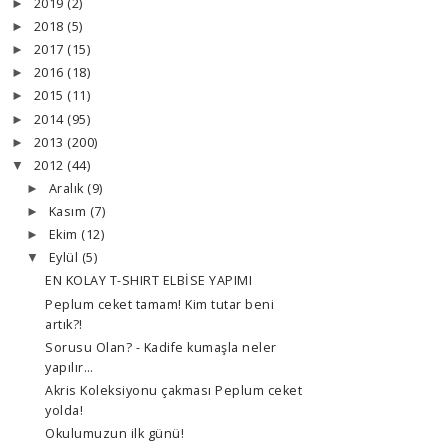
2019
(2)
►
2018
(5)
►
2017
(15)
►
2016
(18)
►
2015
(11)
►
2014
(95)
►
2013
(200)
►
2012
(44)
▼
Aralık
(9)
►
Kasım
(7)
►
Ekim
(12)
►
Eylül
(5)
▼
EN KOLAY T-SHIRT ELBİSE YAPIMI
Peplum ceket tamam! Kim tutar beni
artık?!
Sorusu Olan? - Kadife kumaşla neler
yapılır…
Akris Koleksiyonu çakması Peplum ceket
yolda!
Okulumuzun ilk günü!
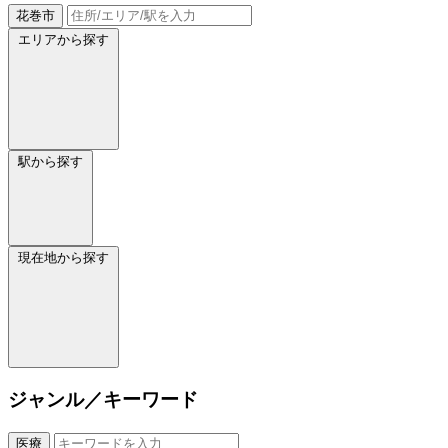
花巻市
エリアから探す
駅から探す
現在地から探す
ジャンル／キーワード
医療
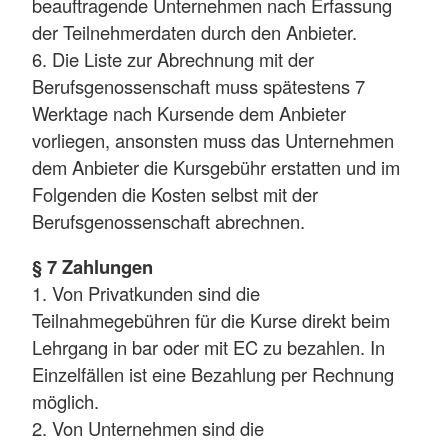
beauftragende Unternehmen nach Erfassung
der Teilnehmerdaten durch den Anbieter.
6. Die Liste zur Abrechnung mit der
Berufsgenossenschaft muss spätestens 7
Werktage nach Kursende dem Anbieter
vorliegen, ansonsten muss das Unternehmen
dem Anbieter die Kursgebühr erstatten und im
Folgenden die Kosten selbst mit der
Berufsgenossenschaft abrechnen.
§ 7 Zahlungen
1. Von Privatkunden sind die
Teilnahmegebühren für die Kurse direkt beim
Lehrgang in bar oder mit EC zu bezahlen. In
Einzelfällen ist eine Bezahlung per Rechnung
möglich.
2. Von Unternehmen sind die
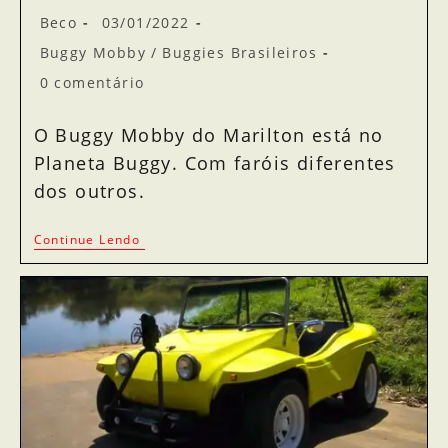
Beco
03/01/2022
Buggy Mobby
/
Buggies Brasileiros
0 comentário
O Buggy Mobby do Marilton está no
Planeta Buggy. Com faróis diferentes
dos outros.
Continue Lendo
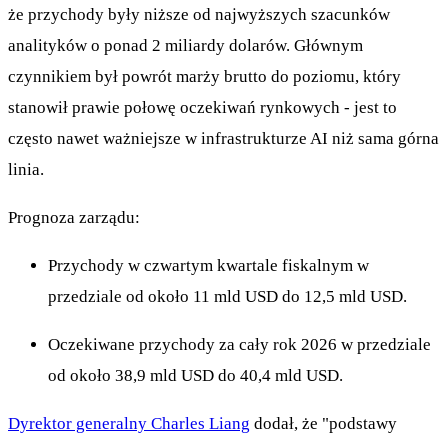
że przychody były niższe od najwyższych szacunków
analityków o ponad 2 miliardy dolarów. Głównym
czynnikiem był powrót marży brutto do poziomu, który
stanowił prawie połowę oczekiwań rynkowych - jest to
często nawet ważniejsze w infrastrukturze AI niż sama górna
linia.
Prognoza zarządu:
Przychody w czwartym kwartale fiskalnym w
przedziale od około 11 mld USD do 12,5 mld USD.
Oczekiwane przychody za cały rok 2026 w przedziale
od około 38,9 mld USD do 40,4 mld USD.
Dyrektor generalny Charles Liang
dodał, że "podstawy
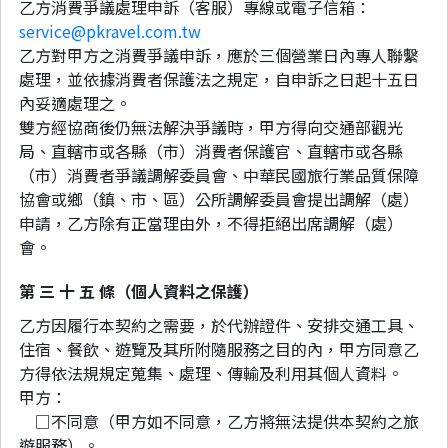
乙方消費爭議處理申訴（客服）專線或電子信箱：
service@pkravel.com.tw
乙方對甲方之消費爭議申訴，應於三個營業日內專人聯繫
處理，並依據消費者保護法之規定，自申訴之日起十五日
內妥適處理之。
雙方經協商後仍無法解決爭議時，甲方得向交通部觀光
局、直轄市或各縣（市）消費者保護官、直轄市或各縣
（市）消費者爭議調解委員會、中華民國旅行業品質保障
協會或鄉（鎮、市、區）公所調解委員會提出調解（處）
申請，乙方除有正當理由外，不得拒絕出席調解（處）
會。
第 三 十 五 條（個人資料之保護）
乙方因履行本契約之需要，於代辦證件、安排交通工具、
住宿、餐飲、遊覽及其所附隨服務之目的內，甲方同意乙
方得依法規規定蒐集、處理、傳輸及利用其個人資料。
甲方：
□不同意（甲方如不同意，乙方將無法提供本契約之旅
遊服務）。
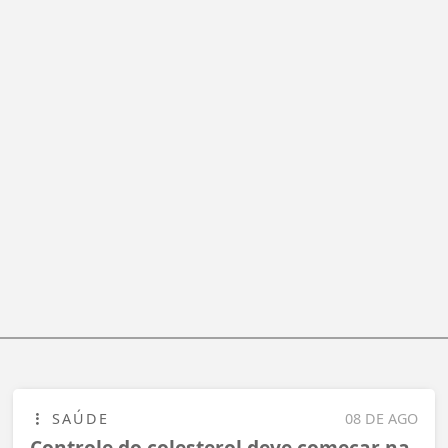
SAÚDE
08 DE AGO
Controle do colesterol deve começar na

------------------------------------------------

## [EXERCISE BRIEF]
Copy each line above where the string "Mobby" occurs.

## [EXERCISE RESULT]
Buggy Mobby
O Buggy Mobby do Marilton está no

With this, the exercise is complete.